In een recente brief van mij aan het gemeentebestuur van Amsterdam ben ik desgevraagd
nog nader op enkele meer specifieke vereisten ingegaan, waaraan het nieuwe Amsterdamse
bestel moet voldoen. Die specifieke eisen betreffen de navolgende aspecten:
(1) Waar het de bestemmingsplanbevoegdheid betreft dient het formele en materiële
primaat ondubbelzinnig bij de raad te berusten. Een zekere adviserende en voorbereidende
taak van de territoriale bestuurscommissies betreffende de uitoefening van de bestemmingsplanbevoegdheid
is mogelijk.
(2) Ten aanzien van het budgetrecht geldt dat de gemeentewettelijke bevoegdheid terzake
onverdeeld en onverkort bij de raad dient te berusten.
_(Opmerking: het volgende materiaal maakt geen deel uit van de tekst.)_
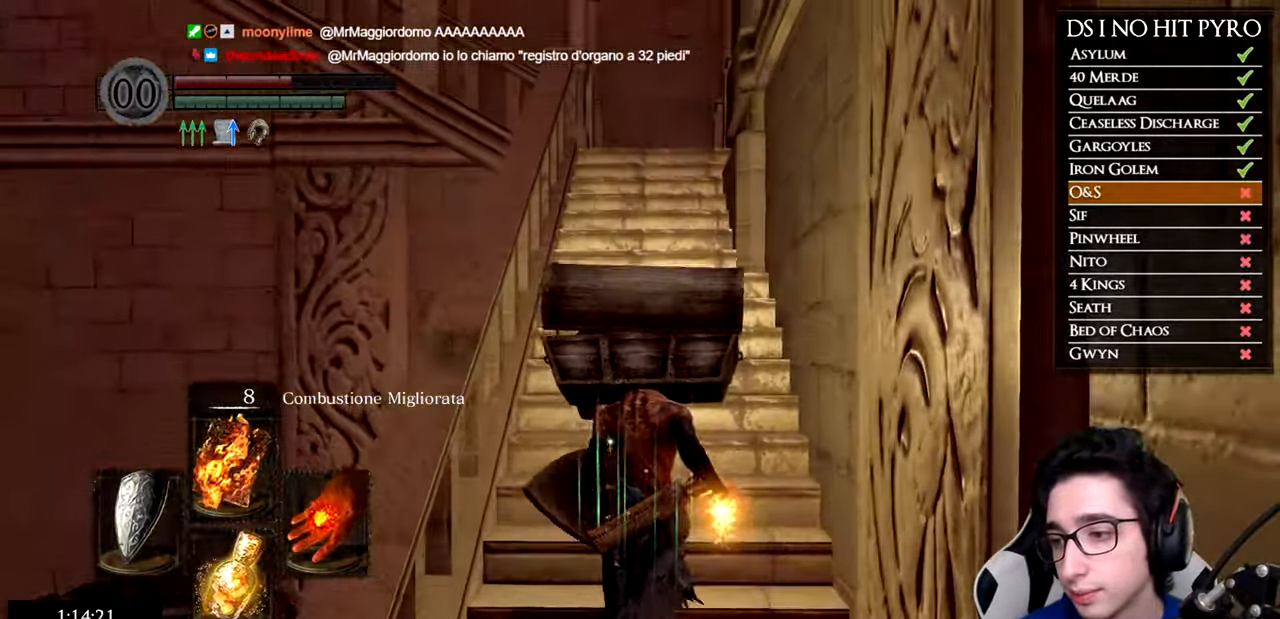
{"buttons": ["B"], "left_stick": "up", "right_stick": "center", "events": []}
Constructies als door de territoriale
bestuurscommissies te beheren wijkbudgetten passen daarin, mits het budgetrecht van
de raad formeel noch materieel wordt aangetast.
(3) Het takenpakket van een territoriale bestuurscommissie mag slechts een beperkt
deel van het gemeentelijke takkenpakket omvatten.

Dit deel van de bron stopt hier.